▶ GIVEN RECORDS:
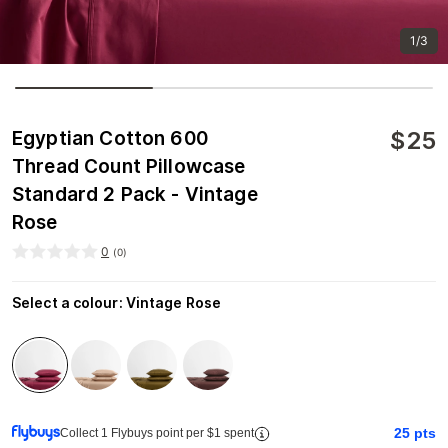
1/3
$
25
Egyptian Cotton 600
Thread Count Pillowcase
Standard 2 Pack - Vintage
Rose
0
(
0
)
Select a colour
:
Vintage Rose
25
pts
Collect 1 Flybuys point per $1 spent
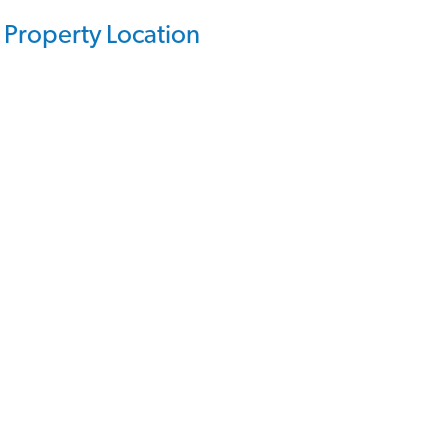
Property Location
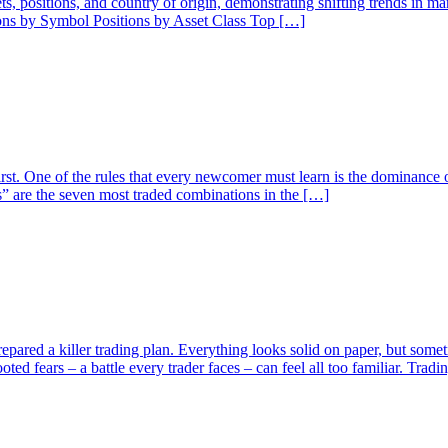
ssets, positions, and country of origin, demonstrating shifting trends in 
ions by Symbol Positions by Asset Class Top […]
rst. One of the rules that every newcomer must learn is the dominance o
” are the seven most traded combinations in the […]
pared a killer trading plan. Everything looks solid on paper, but someti
ed fears – a battle every trader faces – can feel all too familiar. Trad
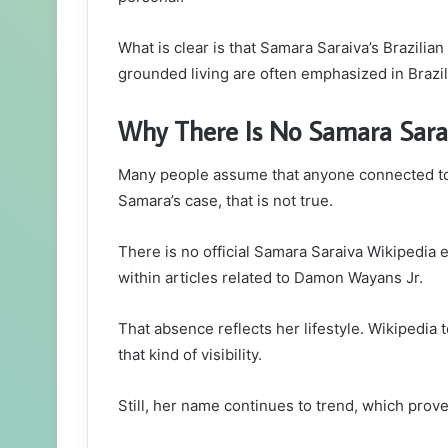
What is clear is that Samara Saraiva’s Brazilian
grounded living are often emphasized in Brazili
Why There Is No Samara Sara
Many people assume that anyone connected to 
Samara’s case, that is not true.
There is no official Samara Saraiva Wikipedia 
within articles related to Damon Wayans Jr.
That absence reflects her lifestyle. Wikipedia
that kind of visibility.
Still, her name continues to trend, which prov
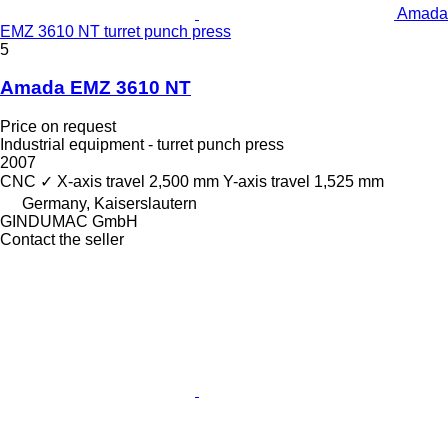
Amada
EMZ 3610 NT turret punch press
5
Amada EMZ 3610 NT
Price on request
Industrial equipment - turret punch press
2007
CNC
✓
X-axis travel
2,500 mm
Y-axis travel
1,525 mm
Germany, Kaiserslautern
GINDUMAC GmbH
Contact the seller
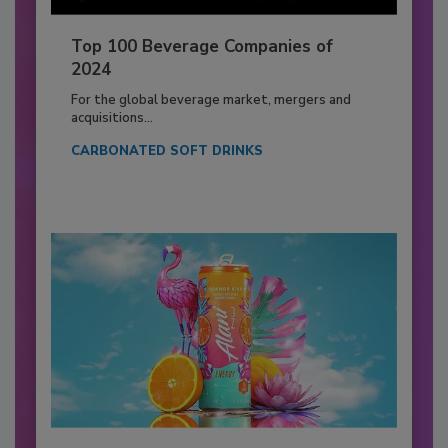
Top 100 Beverage Companies of
2024
For the global beverage market, mergers and
acquisitions...
CARBONATED SOFT DRINKS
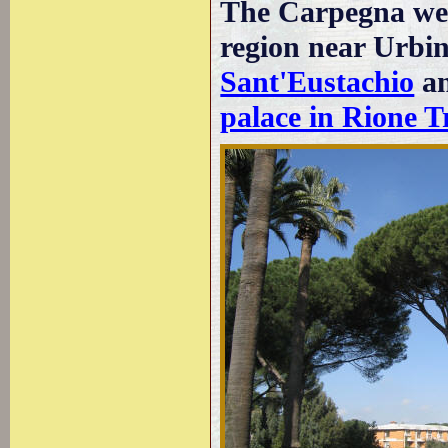
The Carpegna wer
region near Urbi
Sant'Eustachio
an
palace in Rione T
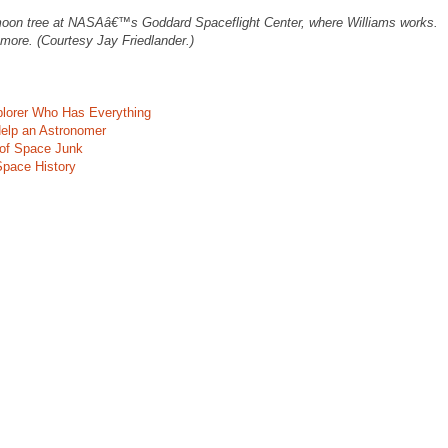
 moon tree at NASAâ€™s Goddard Spaceflight Center, where Williams works.
re. (Courtesy Jay Friedlander.)
plorer Who Has Everything
elp an Astronomer
 of Space Junk
Space History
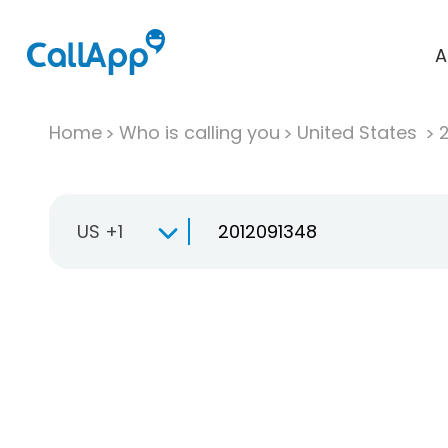
A
Home
Who is calling you
United States
US +1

▶ ACTIVITY: Copy out the text of all the data above word for word, line by line, and leave the pictures out.

▶ ANSWER TO THIS TASK:
1/3
$
25
Egyptian Cotton 600
Thread Count Pillowcase
Standard 2 Pack - Vintage
Rose
0
(
0
)
Select a colour
:
Vintage Rose
25
pts
Collect 1 Flybuys point per $1 spent
Property Location
ssets, positions, and country of origin, demonstrating shifting trends in 
ions by Symbol Positions by Asset Class Top […]
rst. One of the rules that every newcomer must learn is the dominance o
” are the seven most traded combinations in the […]
pared a killer trading plan. Everything looks solid on paper, but someti
ed fears – a battle every trader faces – can feel all too familiar. Trad
What is clear is that Samara Saraiva’s Brazilian
grounded living are often emphasized in Brazili
Why There Is No Samara Sara
Many people assume that anyone connected to 
Samara’s case, that is not true.
There is no official Samara Saraiva Wikipedia 
within articles related to Damon Wayans Jr.
That absence reflects her lifestyle. Wikipedia
that kind of visibility.
Still, her name continues to trend, which prov
Amada
EMZ 3610 NT turret punch press
5
Amada EMZ 3610 NT
Price on request
Industrial equipment - turret punch press
2007
CNC
✓
X-axis travel
2,500 mm
Y-axis travel
1,525 mm
Germany, Kaiserslautern
GINDUMAC GmbH
Contact the seller
Top 100 Beverage Companies of
2024
For the global beverage market, mergers and
acquisitions...
CARBONATED SOFT DRINKS
The Carpegna wer
region near Urbi
Sant'Eustachio
an
palace in Rione T
 moon tree at NASAâ€™s Goddard Spaceflight Center, where Williams works.
re. (Courtesy Jay Friedlander.)
plorer Who Has Everything
elp an Astronomer
 of Space Junk
Space History
A
Home
Who is calling you
United States
US +1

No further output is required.